Below this line are records; transcribe exactly the lines between the one holding "ακροατηρίου και ανάπτυξη υπηρεσιών." and the one holding "los riesgos existentes y eme", inclusive, and omit the pictures.

+--

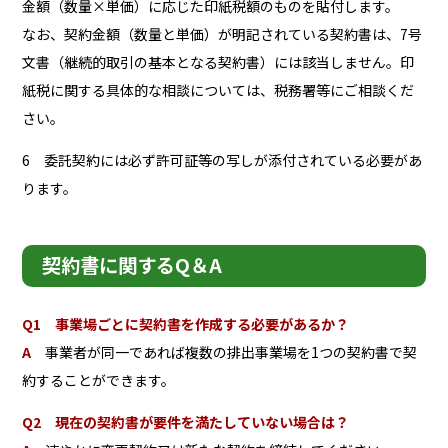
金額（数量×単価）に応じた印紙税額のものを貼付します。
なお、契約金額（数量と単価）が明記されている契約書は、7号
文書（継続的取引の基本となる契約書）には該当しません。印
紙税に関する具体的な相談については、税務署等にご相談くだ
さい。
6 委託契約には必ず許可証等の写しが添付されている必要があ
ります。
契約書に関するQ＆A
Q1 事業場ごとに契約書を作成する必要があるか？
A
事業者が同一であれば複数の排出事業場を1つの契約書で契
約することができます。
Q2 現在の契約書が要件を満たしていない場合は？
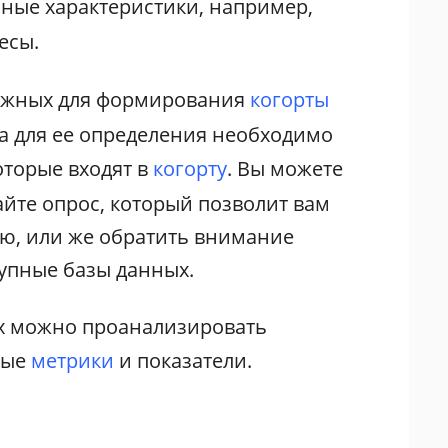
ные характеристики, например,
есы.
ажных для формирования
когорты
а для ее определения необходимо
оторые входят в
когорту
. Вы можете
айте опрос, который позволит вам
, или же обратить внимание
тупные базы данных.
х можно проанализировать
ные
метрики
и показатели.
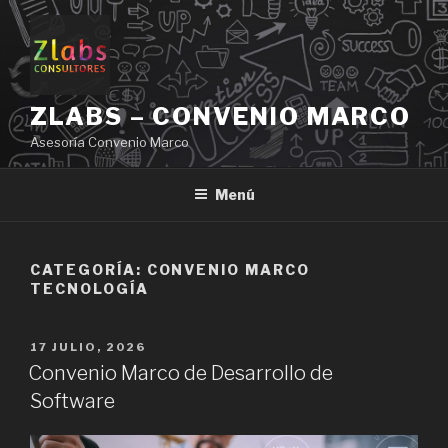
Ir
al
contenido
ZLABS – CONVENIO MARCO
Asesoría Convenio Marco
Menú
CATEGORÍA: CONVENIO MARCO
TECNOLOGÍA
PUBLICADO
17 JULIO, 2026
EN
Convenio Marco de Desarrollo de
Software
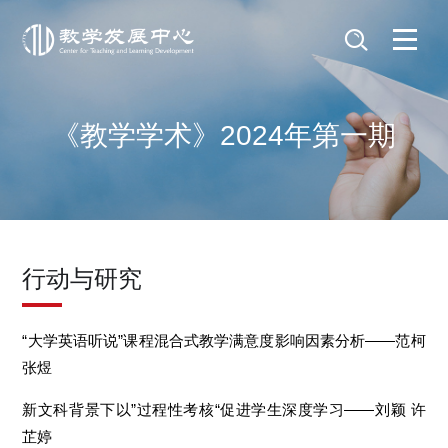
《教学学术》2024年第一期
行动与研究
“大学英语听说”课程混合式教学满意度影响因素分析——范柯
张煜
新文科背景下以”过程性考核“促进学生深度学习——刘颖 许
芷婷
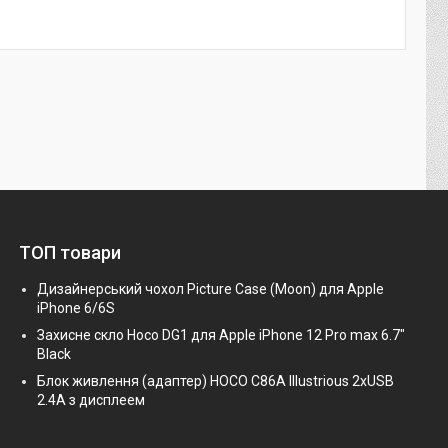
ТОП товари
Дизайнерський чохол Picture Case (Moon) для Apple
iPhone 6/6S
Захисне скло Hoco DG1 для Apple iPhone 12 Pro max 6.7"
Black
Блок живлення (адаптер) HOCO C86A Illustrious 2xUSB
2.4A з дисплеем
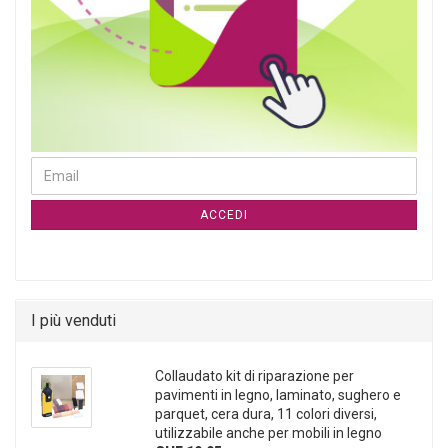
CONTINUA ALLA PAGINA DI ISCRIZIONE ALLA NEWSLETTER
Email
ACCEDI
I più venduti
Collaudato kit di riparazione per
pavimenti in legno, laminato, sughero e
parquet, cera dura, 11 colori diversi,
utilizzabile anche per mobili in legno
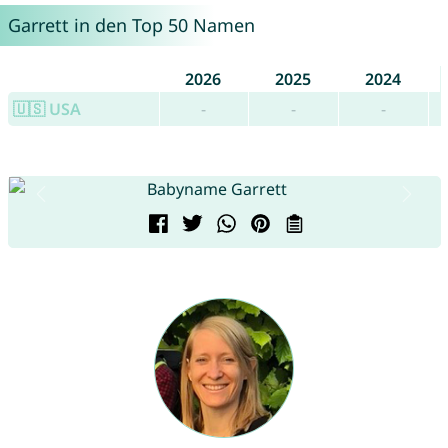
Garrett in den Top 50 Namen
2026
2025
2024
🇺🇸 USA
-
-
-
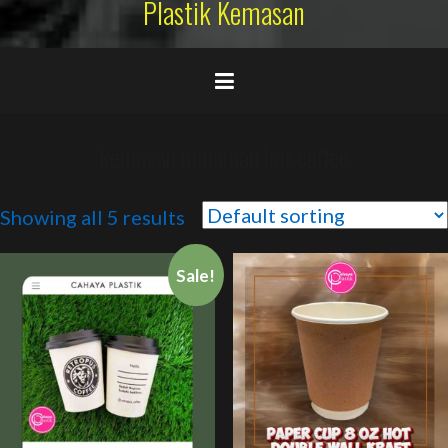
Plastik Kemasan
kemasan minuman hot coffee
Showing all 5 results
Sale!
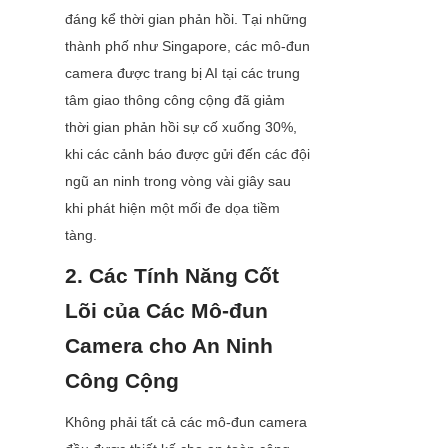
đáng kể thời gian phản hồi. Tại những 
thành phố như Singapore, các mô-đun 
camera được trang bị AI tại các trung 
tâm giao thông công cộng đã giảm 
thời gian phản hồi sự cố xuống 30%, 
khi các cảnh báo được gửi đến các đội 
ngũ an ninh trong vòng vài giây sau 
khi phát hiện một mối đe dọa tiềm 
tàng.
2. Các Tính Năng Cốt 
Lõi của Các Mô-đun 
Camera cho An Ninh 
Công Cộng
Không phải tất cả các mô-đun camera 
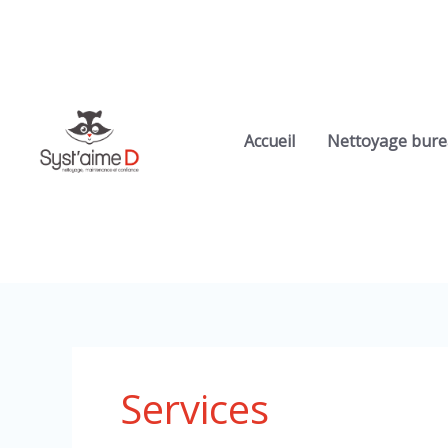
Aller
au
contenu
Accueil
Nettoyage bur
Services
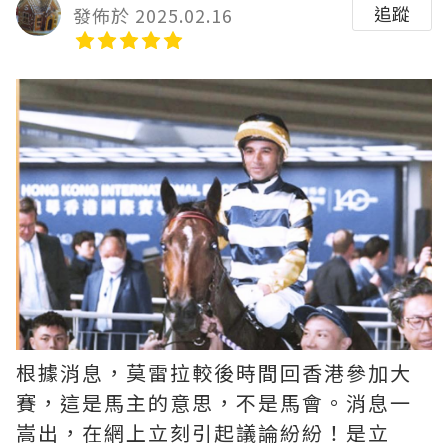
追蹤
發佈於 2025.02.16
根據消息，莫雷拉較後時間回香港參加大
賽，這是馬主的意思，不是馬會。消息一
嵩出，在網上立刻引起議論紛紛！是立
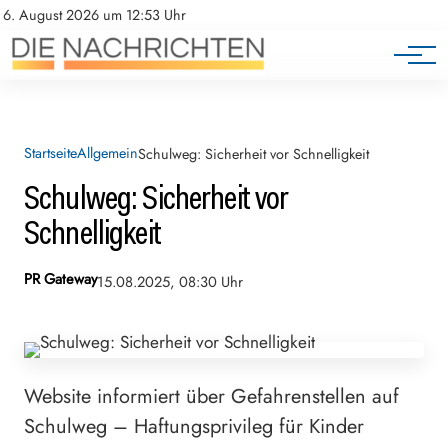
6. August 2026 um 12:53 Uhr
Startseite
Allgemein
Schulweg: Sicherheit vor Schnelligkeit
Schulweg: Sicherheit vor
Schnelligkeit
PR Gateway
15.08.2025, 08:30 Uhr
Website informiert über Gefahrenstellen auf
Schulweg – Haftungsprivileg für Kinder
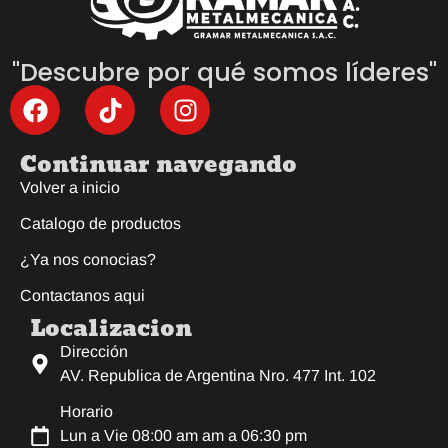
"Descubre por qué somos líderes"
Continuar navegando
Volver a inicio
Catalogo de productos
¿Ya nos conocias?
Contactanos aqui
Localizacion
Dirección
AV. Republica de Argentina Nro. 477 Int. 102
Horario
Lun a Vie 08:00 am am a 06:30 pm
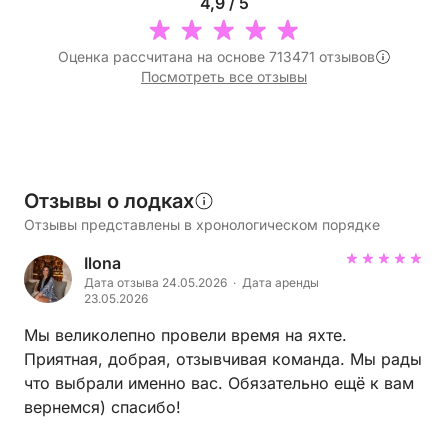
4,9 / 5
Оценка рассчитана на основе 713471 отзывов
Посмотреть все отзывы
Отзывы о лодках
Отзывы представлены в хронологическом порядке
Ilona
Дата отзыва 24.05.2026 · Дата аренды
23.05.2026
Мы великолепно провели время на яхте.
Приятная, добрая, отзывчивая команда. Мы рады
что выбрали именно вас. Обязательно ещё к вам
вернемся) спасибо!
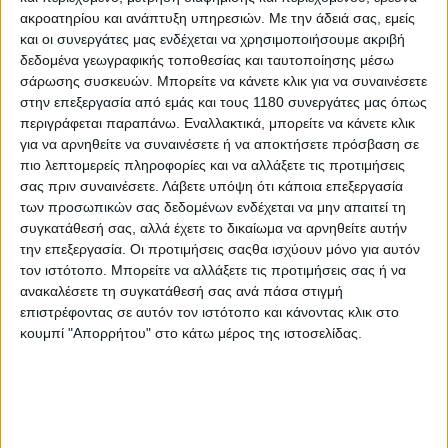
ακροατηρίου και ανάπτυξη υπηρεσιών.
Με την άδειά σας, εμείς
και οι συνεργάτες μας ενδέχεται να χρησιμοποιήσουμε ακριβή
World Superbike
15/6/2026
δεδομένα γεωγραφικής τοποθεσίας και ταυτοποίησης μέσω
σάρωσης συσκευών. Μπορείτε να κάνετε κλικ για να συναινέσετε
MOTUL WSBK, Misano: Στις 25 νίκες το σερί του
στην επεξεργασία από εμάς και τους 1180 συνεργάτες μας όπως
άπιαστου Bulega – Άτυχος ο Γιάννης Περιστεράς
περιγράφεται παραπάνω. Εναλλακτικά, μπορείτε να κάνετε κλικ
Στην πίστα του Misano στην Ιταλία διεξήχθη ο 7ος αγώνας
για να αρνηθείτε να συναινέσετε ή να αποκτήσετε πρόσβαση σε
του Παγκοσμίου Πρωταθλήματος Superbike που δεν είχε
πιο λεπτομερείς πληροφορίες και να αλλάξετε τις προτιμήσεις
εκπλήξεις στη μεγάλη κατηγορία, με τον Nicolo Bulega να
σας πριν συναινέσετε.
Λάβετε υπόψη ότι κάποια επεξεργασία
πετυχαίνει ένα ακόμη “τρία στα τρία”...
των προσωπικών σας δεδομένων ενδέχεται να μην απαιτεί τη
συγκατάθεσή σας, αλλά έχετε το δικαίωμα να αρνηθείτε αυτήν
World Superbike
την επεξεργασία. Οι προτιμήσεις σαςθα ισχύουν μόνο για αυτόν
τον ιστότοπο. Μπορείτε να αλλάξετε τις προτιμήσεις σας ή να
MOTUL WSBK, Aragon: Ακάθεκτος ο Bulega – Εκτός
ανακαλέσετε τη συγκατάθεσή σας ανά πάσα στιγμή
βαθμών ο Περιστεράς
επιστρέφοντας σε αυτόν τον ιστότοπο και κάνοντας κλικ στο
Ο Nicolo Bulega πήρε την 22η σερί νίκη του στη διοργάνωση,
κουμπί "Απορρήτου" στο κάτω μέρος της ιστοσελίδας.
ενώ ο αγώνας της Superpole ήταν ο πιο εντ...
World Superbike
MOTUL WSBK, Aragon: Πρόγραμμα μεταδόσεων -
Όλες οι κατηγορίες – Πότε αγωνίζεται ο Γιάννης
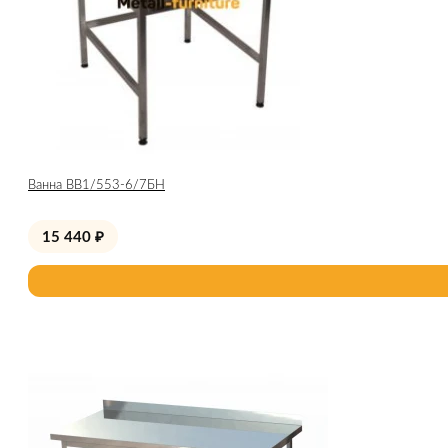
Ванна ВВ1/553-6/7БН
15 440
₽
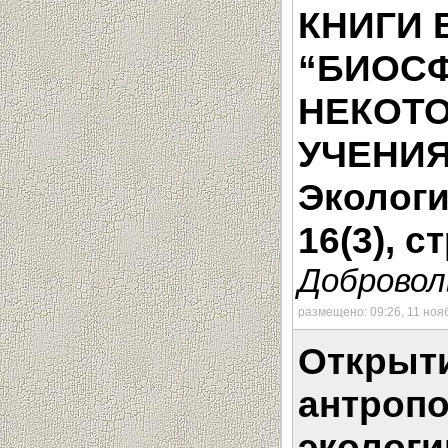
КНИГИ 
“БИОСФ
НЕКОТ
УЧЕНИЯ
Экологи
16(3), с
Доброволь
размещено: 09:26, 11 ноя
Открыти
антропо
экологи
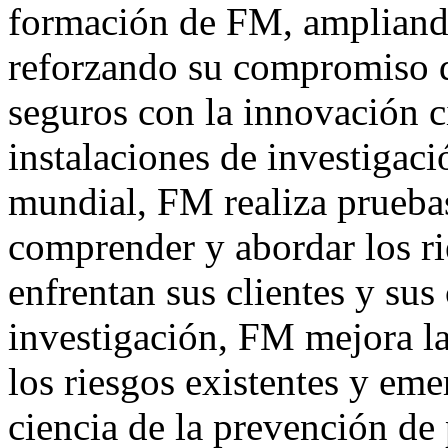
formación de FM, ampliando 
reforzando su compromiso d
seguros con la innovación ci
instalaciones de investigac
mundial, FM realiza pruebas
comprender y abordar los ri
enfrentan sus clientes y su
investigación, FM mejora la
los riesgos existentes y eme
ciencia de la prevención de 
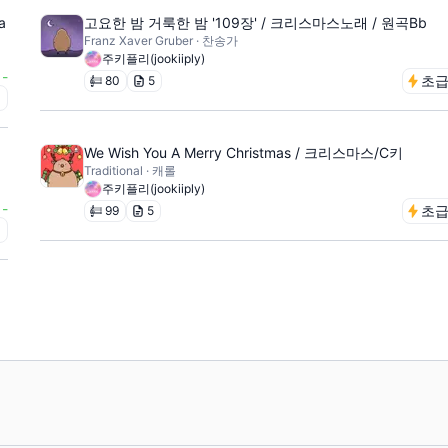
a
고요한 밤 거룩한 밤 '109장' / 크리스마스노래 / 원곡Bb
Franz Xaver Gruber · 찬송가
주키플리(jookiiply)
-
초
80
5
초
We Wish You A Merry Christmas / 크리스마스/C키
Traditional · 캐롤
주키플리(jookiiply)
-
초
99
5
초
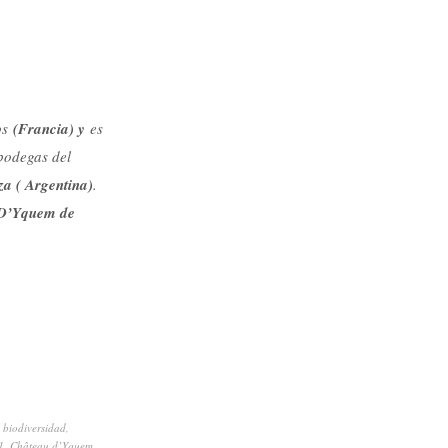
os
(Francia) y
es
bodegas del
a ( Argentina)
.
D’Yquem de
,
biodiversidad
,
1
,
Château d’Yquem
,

+--

— RESPONSE —
ακροατηρίου και ανάπτυξη υπηρεσιών.
Με την άδειά σας, εμείς
και οι συνεργάτες μας ενδέχεται να χρησιμοποιήσουμε ακριβή
World Superbike
15/6/2026
δεδομένα γεωγραφικής τοποθεσίας και ταυτοποίησης μέσω
σάρωσης συσκευών. Μπορείτε να κάνετε κλικ για να συναινέσετε
MOTUL WSBK, Misano: Στις 25 νίκες το σερί του
στην επεξεργασία από εμάς και τους 1180 συνεργάτες μας όπως
άπιαστου Bulega – Άτυχος ο Γιάννης Περιστεράς
περιγράφεται παραπάνω. Εναλλακτικά, μπορείτε να κάνετε κλικ
Στην πίστα του Misano στην Ιταλία διεξήχθη ο 7ος αγώνας
για να αρνηθείτε να συναινέσετε ή να αποκτήσετε πρόσβαση σε
του Παγκοσμίου Πρωταθλήματος Superbike που δεν είχε
πιο λεπτομερείς πληροφορίες και να αλλάξετε τις προτιμήσεις
εκπλήξεις στη μεγάλη κατηγορία, με τον Nicolo Bulega να
σας πριν συναινέσετε.
Λάβετε υπόψη ότι κάποια επεξεργασία
πετυχαίνει ένα ακόμη “τρία στα τρία”...
των προσωπικών σας δεδομένων ενδέχεται να μην απαιτεί τη
συγκατάθεσή σας, αλλά έχετε το δικαίωμα να αρνηθείτε αυτήν
World Superbike
την επεξεργασία. Οι προτιμήσεις σαςθα ισχύουν μόνο για αυτόν
τον ιστότοπο. Μπορείτε να αλλάξετε τις προτιμήσεις σας ή να
MOTUL WSBK, Aragon: Ακάθεκτος ο Bulega – Εκτός
ανακαλέσετε τη συγκατάθεσή σας ανά πάσα στιγμή
βαθμών ο Περιστεράς
επιστρέφοντας σε αυτόν τον ιστότοπο και κάνοντας κλικ στο
Ο Nicolo Bulega πήρε την 22η σερί νίκη του στη διοργάνωση,
κουμπί "Απορρήτου" στο κάτω μέρος της ιστοσελίδας.
ενώ ο αγώνας της Superpole ήταν ο πιο εντ...
World Superbike
MOTUL WSBK, Aragon: Πρόγραμμα μεταδόσεων -
Όλες οι κατηγορίες – Πότε αγωνίζεται ο Γιάννης
Ванна ВВ1/553-6/7БН
15 440
₽
КНИГИ 
“БИОСФ
НЕКОТ
УЧЕНИЯ
Экологи
16(3), с
Доброволь
размещено: 09:26, 11 ноя
Открыти
антропо
экологи
formación de FM, ampliando 
reforzando su compromiso d
seguros con la innovación ci
instalaciones de investigac
mundial, FM realiza pruebas
comprender y abordar los ri
enfrentan sus clientes y su
investigación, FM mejora la
los riesgos existentes y eme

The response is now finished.